Fermat seems to have discovered its truth first for the case n = 3, and then for the case n = 4. His proof for the former of these cases is lost, but that for the latter is extantk , and a similar proof for the case of n = 3 was given by Euler . These proofs depend upon showing that, if three integral values of x, y, z can be found which satisfy the equation, then it will be possible to find three other and smaller integers which also satisfy it: in this way finally we show that the equation must be satisfied by three values which obviously do not satisfy it. Thus no integral solution is possible. It would seem that this method is inapplicable except when n = 3 and n = 4.
Fermat’s discovery of the general theorem was made later. An easy demonstration can be given on the assumption that every number can be resolved into prime (complex) factors in one and only one way. That assumption has been made by some writers, but it is not universally true. It is possible that Fermat made some such supposition, though it is perhaps more probable that he discovered a rigorous demonstration. At any rate he asserts definitely that he had a valid proof— demonstratio mirabilis sane—and the fact that every other theorem on the subject which he stated he had proved has been subsequently veri- fied must weigh strongly in his favour; especially as in making the one statement in his writings which is not correct he was scrupulously careful to add that he could not obtain a satisfactory demonstration of it.
It must be remembered that Fermat was a mathematician of quite the first rank who had made a special study of the theory of numbers. That subject is in itself one of peculiar interest and elegance, but its conclusions have little practical importance, and since his time it has been discussed by only a few mathematicians, while even of them not many have made it their chief study. This is the explanation of the fact that it took more than a century before some of the simpler results which Fermat had enunciated were proved, and thus it is not surprising that a proof of the theorem which he succeeded in establishing only towards the close of his life should involve great difficulties.
In 1823 Legendre obtained a proof for the case of n = 5; in 1832 Lejeune Dirichlet gave one for n = 14, and in 1840 Lam´e and Lebesgue gave proofs for n = 7.
The proposition appears to be true universally, and in 1849 Kummer , by means of ideal primes, proved it to be so for all numbers except those (if any) which satisfy three conditions. It is not known whether any number can be found to satisfy these conditions, but it seems unlikely, and it has been shown that there is no number less than 100 which does so. The proof is complicated and difficult, and there can be little doubt is based on considerations unknown to Fermat. I may add that to prove the truth of the proposition when n is greater than 4, it obviously is sufficient to confine ourselves to cases where n is a prime, and the first step in Kummer’s demonstration is to show that in such cases one of the numbers x, y, z must be divisible by n.

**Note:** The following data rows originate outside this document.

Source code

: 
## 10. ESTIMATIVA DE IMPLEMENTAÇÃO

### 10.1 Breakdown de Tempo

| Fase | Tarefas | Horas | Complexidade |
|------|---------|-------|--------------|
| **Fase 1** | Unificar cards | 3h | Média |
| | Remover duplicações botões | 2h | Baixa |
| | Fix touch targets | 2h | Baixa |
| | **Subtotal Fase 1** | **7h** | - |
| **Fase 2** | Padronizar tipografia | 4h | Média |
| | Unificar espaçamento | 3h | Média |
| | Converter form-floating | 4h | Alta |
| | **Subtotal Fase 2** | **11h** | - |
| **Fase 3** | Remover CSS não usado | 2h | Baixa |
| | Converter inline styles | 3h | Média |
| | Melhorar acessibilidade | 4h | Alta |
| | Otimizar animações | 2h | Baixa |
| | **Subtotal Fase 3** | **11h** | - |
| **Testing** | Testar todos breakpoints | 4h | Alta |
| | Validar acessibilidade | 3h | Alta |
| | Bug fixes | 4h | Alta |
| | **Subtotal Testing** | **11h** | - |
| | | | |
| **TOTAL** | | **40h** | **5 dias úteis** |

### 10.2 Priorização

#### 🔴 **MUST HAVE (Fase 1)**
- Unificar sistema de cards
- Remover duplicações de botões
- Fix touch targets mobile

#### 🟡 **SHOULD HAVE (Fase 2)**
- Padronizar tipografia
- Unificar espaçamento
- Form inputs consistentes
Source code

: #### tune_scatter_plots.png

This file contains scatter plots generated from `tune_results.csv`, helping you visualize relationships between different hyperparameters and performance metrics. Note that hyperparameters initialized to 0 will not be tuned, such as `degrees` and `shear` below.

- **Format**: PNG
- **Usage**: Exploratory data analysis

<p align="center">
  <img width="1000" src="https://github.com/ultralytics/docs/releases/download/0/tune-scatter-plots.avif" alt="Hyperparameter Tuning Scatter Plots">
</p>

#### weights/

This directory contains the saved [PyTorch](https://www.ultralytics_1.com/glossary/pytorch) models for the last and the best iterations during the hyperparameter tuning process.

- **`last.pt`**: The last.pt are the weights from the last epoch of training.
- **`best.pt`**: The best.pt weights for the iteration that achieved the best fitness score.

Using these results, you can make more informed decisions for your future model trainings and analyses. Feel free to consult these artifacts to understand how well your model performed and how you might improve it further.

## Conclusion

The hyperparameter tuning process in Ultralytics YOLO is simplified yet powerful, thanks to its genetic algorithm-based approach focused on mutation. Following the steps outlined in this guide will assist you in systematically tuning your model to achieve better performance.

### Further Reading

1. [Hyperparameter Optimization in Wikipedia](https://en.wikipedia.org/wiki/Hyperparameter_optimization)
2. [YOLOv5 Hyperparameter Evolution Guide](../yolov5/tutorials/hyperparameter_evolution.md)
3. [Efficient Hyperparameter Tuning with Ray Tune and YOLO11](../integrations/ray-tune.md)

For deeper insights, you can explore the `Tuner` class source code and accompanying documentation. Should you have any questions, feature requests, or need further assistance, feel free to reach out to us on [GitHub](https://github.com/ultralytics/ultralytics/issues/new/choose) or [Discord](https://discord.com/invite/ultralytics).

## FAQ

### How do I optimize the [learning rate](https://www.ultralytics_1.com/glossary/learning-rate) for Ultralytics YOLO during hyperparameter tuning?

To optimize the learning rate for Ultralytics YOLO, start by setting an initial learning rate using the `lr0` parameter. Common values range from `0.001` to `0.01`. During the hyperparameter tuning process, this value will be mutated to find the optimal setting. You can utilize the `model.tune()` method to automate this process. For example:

Naturally there has been much speculation as to how Fermat arrived at the result. The modern treatment of higher arithmetic is founded on the special notation and processes introduced by Gauss, who pointed out that the theory of discrete magnitude is essentially different from that of continuous magnitude, but until the end of the last century the theory of numbers was treated as a branch of algebra, and such proofs by Fermat as are extant involve nothing more than elementary geometry and algebra, and indeed some of his arguments do not involve any symbols. This has led some writers to think that Fermat used none but elementary algebraic methods. This may be so, but the following remark, which I believe is not generally known, rather points to the opposite conclusion. He had proposed, as a problem to the English mathematicians, to show that there was only one integral solution of the equation x 2 + 2 = y 3 : the solution evidently being x = 5, y = 3. On this he has a note to the effect that there was no difficulty in finding a solution in rational fractions, but that he had discovered an entirely new method—sane pulcherrima et subtilissima—which enabled him to solve such questions in integers. It was his intention to write a work† on his researches in the theory of numbers, but it was never completed, and we know but little of his methods of analysis. I venture however to add my private suspicion that continued fractions played a not unimportant part in his researches, and as strengthening this conjecture I may note that some of his more recondite results—such as the theorem that a prime of the form 4n+ 1 is expressible as the sum of two squares—may be established with comparative ease by properties of such fractions.